▶ [Work instruction]: Once the pictures are removed, reproduce what is left of the data below exactly.

▶ [Given data]:
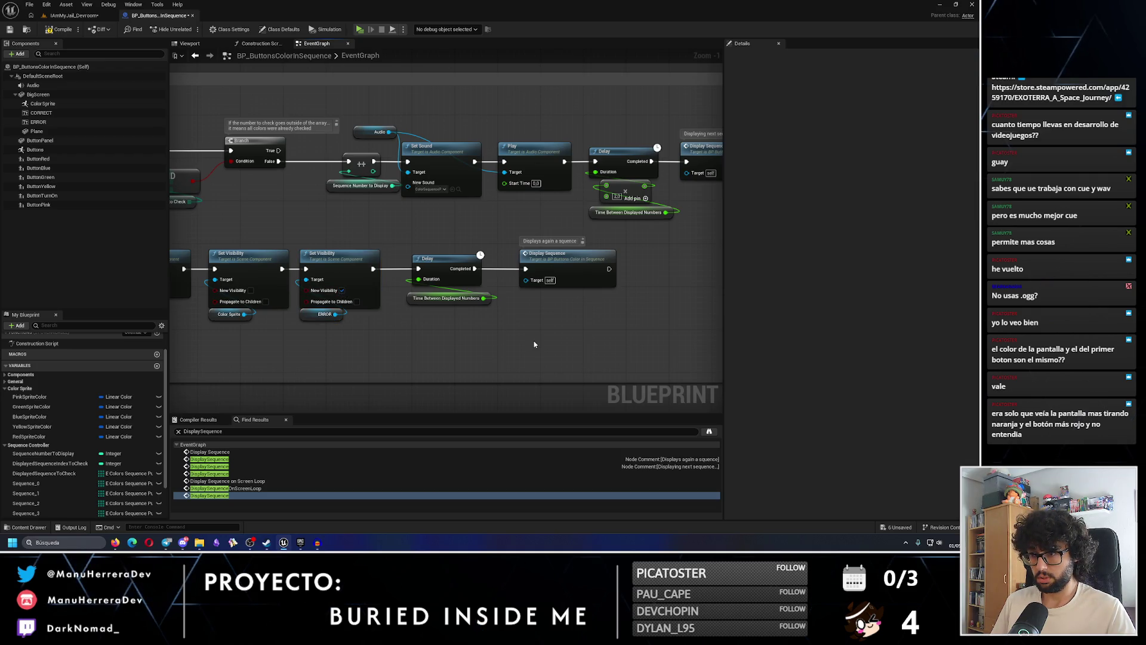
{"action": "key", "text": "ctrl+v"}
{"action": "left_click_drag", "start_coordinate": [424, 246], "coordinate": [514, 246]}
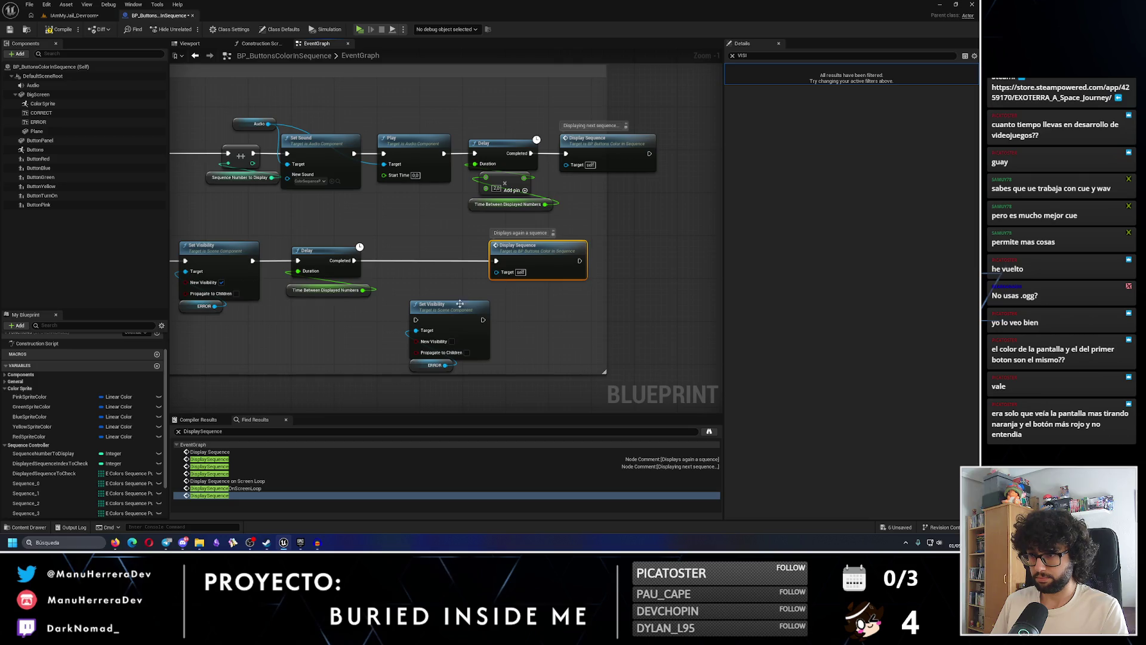
{"action": "mouse_move", "coordinate": [429, 301]}
{"action": "left_mouse_down"}
{"action": "mouse_move", "coordinate": [408, 241]}
{"action": "mouse_move", "coordinate": [394, 260]}
{"action": "mouse_move", "coordinate": [496, 261]}
{"action": "left_mouse_up"}
{"action": "left_click", "coordinate": [609, 238]}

▶ [Answer to this exercise]:
{"action": "key", "text": "ctrl+v"}
{"action": "left_click_drag", "start_coordinate": [424, 246], "coordinate": [514, 246]}
{"action": "mouse_move", "coordinate": [429, 301]}
{"action": "left_mouse_down"}
{"action": "mouse_move", "coordinate": [408, 241]}
{"action": "mouse_move", "coordinate": [394, 260]}
{"action": "mouse_move", "coordinate": [496, 261]}
{"action": "left_mouse_up"}
{"action": "left_click", "coordinate": [609, 238]}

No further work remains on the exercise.